• _ENTRIES SHOWN_:

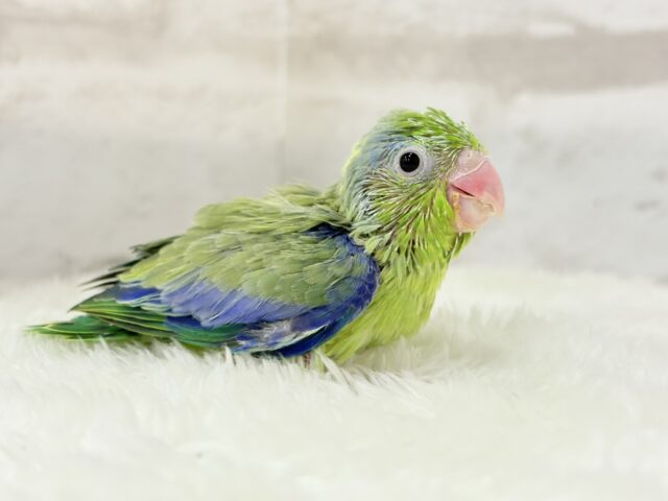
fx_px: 1003
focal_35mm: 52
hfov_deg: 36.8
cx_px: 334
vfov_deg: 28.0
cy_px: 250
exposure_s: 1/100
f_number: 1.6
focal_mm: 5.96
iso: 100
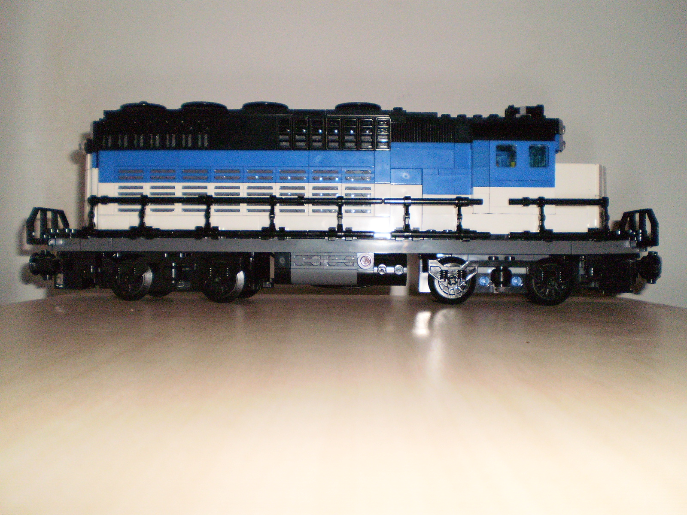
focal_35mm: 36
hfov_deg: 51.4
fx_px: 714
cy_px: 258
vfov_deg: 39.7
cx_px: 344
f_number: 3.1
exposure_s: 1/250
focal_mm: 6.3
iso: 400
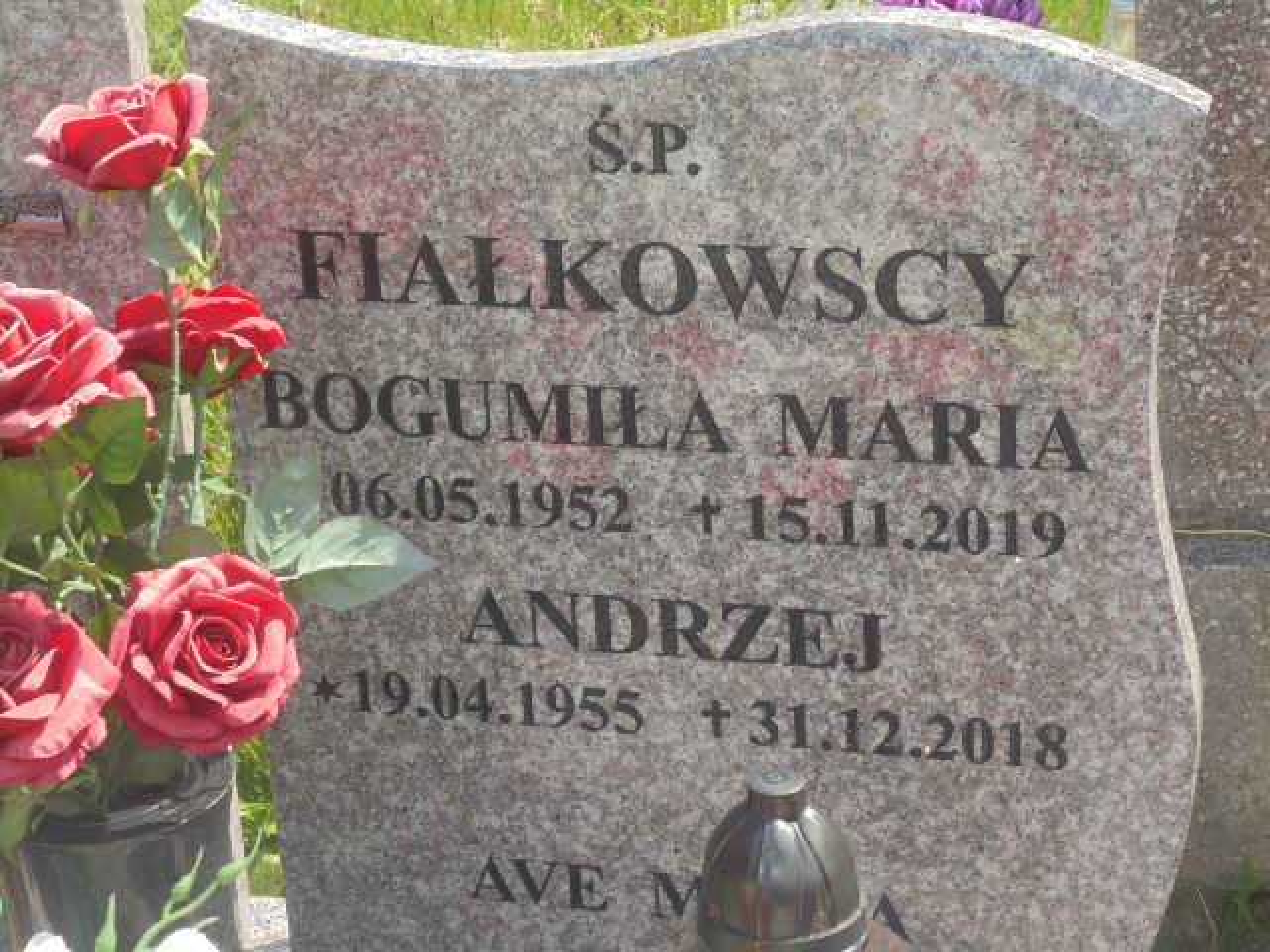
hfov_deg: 23.6
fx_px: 3045
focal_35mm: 83
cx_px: 635
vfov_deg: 17.8
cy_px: 476
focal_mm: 14.9
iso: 100
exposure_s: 1/160
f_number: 6.7
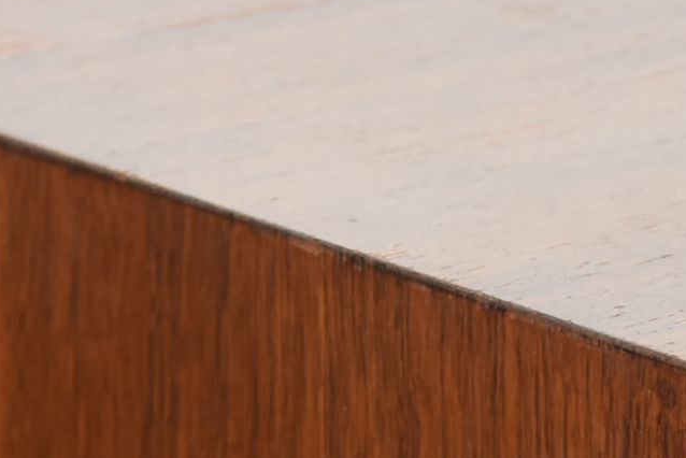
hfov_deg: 5.2
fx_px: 7511
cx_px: 760
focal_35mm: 394
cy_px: 549
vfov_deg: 3.5
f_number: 6.3
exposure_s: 1/200
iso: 200
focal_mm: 56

• _JOB ITEM_:
Output the records exactly, pictures excluded.

• _SOLUTION TO THIS PROBLEM_:
fx_px: 1003
focal_35mm: 52
hfov_deg: 36.8
cx_px: 334
vfov_deg: 28.0
cy_px: 250
exposure_s: 1/100
f_number: 1.6
focal_mm: 5.96
iso: 100
focal_35mm: 36
hfov_deg: 51.4
fx_px: 714
cy_px: 258
vfov_deg: 39.7
cx_px: 344
f_number: 3.1
exposure_s: 1/250
focal_mm: 6.3
iso: 400
hfov_deg: 23.6
fx_px: 3045
focal_35mm: 83
cx_px: 635
vfov_deg: 17.8
cy_px: 476
focal_mm: 14.9
iso: 100
exposure_s: 1/160
f_number: 6.7
hfov_deg: 5.2
fx_px: 7511
cx_px: 760
focal_35mm: 394
cy_px: 549
vfov_deg: 3.5
f_number: 6.3
exposure_s: 1/200
iso: 200
focal_mm: 56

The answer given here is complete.